Filipinos must REFUSE to be manipulated by Philippine media!
NO, WE WILL NOT!
A concerted effort is being done to paint the President as a tyrannical despot, a threat to human rights, in the global mainstream media. UN seems to be coasting along. This is going towards the direction of lumping him with the hated dictators such as Qadaffi, or Milosevic, and others who presided over the massive violation of human rights among their own people, some even reaching genocidal proportions.
Even here at home, attempts by LP and anti-Duterte human rights advocates to liken him to Ferdinand Marcos are palpable.
Except that Marcos is now seen in a better light by the Filipino people. His son almost won (or in fact has won) the Vice Presidency. So this strategy of painting a Marcos into Duterte may just backfire.
And these Western agents of a decontextualized form of liberalism, clueless of the specific nuances inherent in cultures and in local histories as they are, fail to appreciate the nuances of our historical, social, political, cultural, economic, philosophical and psychological landscape. As structuralists would argue, the social institutions and the meaning systems embedded in culture, are largely responsible in defining the trajectories of history that unfold in a given setting. We are not Sudan. We are not Bosnia. We are not Rwanda or Guatemala. We are not Libya and the Levant.
We are made of a different structural landscape, and our habitus and quotidians, our worldviews, our pains and horrors, and our hopes and dreams, have to be appreciated in our own contexts, and not of anchors in some foreign TV network, a journalist reporting on the Philippines, a UN official, or even a Westernized Filipino academic or human rights advocate.
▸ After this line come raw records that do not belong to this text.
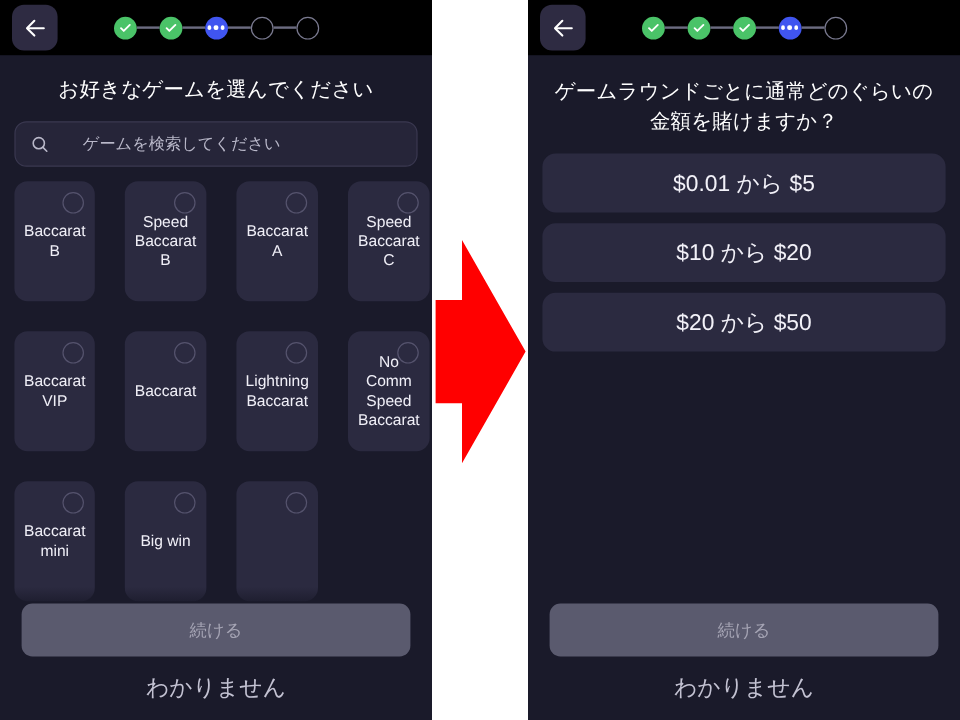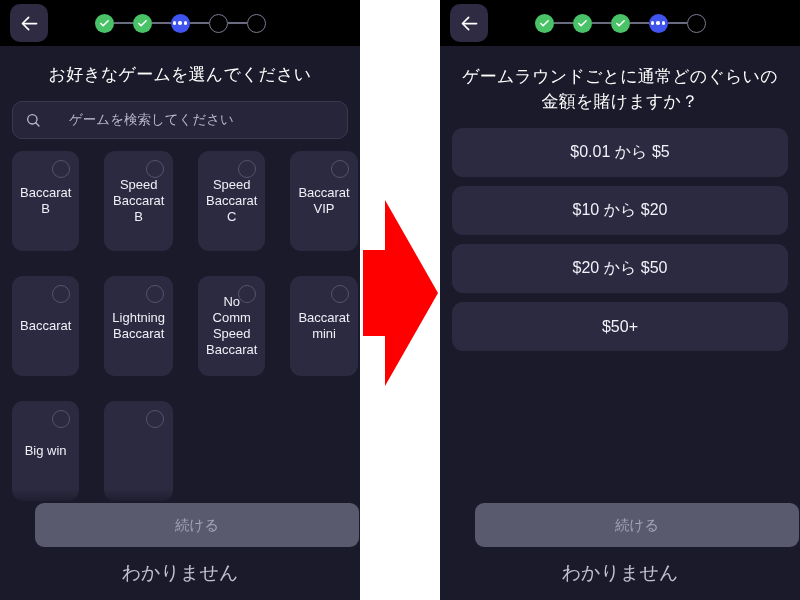--- a/index.html
+++ b/index.html
@@ -178,7 +178,7 @@
     align-items: center;
     justify-content: center;
     color: #f2f1f8;
-    font-size: 16px;
+    font-size: 19px;
     cursor: pointer;
   }
 

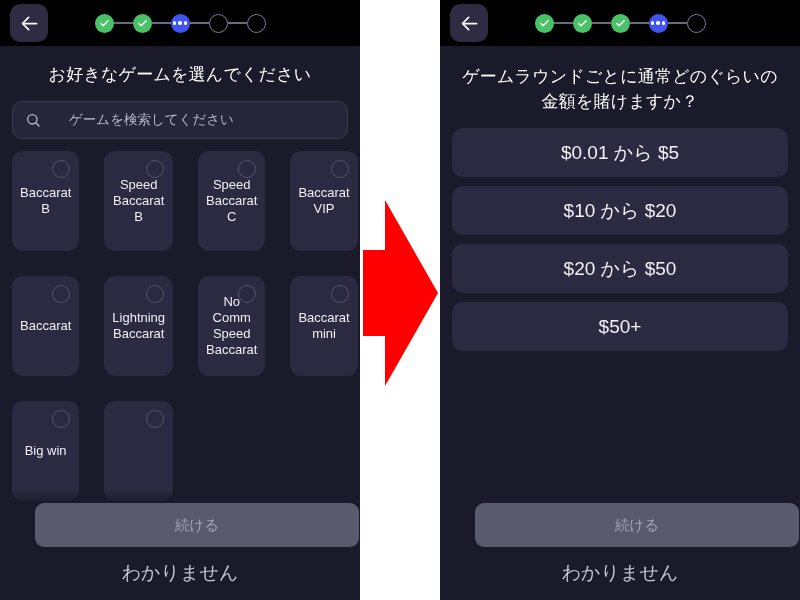--- a/index.html
+++ b/index.html
@@ -300,6 +300,10 @@
           </div>
           <div class="game-card">
             <div class="card-radio"></div>
+            <div class="game-card-label">Baccarat A</div>
+          </div>
+          <div class="game-card">
+            <div class="card-radio"></div>
             <div class="game-card-label">Speed<br>Baccarat C</div>
           </div>
           <div class="game-card">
During the tumultuous period of the first Aquino Presidency, when I was in Hawaii, a Pakistani friend of mine wondered how can we as a people manage to smile and even cheer as armed groups are battling it out in one coup episode of the several that visited Cory. She asserted that had the things that happened to us as country happened in Pakistan, there would be bloodshed.
Anderson Cooper marveled at how people in Tacloban managed to smile despite the pain of losing not only their properties but their loved ones. He even exhorted the whole world to learn from us, for surely we have taught humanity a powerful lesson for surviving.
There are many more stories. Traffic for us is negotiated not as legalistic rules but by a system of feeling what others do and adjusting as a community. We are perhaps the only people who laugh when somebody slips, not as a sign of insensitivity, but as a way to let the person who slipped know he or she is just fine. When we see a Pinoy in another place, we instantly make a connection even if contrived.
In this social and cultural landscape, with this concept of political order, and with this kind of psychology based on kapwa, how can one even imagine that we can easily descend into mayhem just because our political elites are at each other's throats?
Hell, we will not.
We are made of a stronger stuff than that.
In fact, to a soap-opera addicted mass base, this political drama is just one big reality TV.
So, this is my advise to the global media, and the purveyors of horror. Come to us. Learn our history. Understand what makes us a community.
And to the Filipinos who love to paint a grave and bleak picture of our future, this I have to ask you. Where have you been all your life?